§ **REQUIREMENT 1**
In the Toronto neighborhoods notebook, what value of the class attribute is used to find the table?

§ **TEXT PASSAGE**
# Neighborhoods in Toronto

## 1. Website scraping using BeautifulSoup package

In [13]:
import requests
from bs4 import BeautifulSoup
import pandas as pd
import numpy as np

In [7]:
url = requests.get('https://en.wikipedia.org/wiki/List_of_postal_codes_of_Canada:_M').text
soup = BeautifulSoup(url, 'lxml')

In [8]:
my_table = soup.find('table',{'class':'wikitable sortable'})
contents = my_table.findAll('td')

## 2. Transform the data into a pandas dataframe

In [9]:
len(contents)

864

In [10]:
row_num_total = int(len(contents)/3)

In [11]:
# get all table contents in a list
t = [r.get_text() for r in contents]

In [14]:
#convert the list to data frame of the correct format
df = pd.DataFrame(np.array(t).reshape(row_num_total,3), columns = list(['PostCode','Borough', 'Neighbourhood']))

§ **REQUIREMENT 2**
In the herbarium sheet catalog entries, rename "country" to "nation" over the stretch from the line containing "collection date: 1909-08-21" through the end of the entries, leaving all else unchanged, and return only those lines.

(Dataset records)
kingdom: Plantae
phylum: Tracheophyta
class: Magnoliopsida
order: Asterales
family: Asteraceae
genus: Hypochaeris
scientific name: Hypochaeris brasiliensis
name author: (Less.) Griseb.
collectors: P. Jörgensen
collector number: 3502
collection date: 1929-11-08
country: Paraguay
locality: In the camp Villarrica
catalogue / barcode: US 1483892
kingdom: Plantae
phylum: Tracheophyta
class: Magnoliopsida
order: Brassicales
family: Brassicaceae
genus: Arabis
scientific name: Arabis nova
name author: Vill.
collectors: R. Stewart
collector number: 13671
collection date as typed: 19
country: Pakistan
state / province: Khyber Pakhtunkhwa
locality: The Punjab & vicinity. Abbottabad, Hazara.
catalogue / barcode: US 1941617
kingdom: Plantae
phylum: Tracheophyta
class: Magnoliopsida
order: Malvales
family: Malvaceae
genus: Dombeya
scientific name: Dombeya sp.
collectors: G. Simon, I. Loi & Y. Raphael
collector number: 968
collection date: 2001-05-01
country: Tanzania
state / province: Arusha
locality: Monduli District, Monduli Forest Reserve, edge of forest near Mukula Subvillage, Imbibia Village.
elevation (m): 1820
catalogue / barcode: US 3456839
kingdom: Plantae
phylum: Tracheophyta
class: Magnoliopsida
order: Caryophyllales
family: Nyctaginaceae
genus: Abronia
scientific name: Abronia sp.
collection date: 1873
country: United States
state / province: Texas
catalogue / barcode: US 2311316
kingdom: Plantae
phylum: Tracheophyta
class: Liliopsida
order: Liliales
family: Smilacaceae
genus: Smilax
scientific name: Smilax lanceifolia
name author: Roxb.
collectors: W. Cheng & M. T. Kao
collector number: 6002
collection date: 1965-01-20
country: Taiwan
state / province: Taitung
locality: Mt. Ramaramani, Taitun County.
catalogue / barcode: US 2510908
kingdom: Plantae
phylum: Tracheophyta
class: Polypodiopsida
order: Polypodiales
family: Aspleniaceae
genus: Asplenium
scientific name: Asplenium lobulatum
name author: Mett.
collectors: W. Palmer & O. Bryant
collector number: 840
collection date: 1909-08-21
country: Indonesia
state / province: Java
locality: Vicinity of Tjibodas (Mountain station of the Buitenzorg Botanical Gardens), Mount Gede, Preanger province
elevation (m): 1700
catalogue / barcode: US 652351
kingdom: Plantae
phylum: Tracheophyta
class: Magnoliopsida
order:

§ **RIGHT ANSWER 1**
wikitable sortable

§ **RIGHT ANSWER 2**
collection date: 1909-08-21
nation: Indonesia
state / province: Java
locality: Vicinity of Tjibodas (Mountain station of the Buitenzorg Botanical Gardens), Mount Gede, Preanger province
elevation (m): 1700
catalogue / barcode: US 652351
kingdom: Plantae
phylum: Tracheophyta
class: Magnoliopsida
order:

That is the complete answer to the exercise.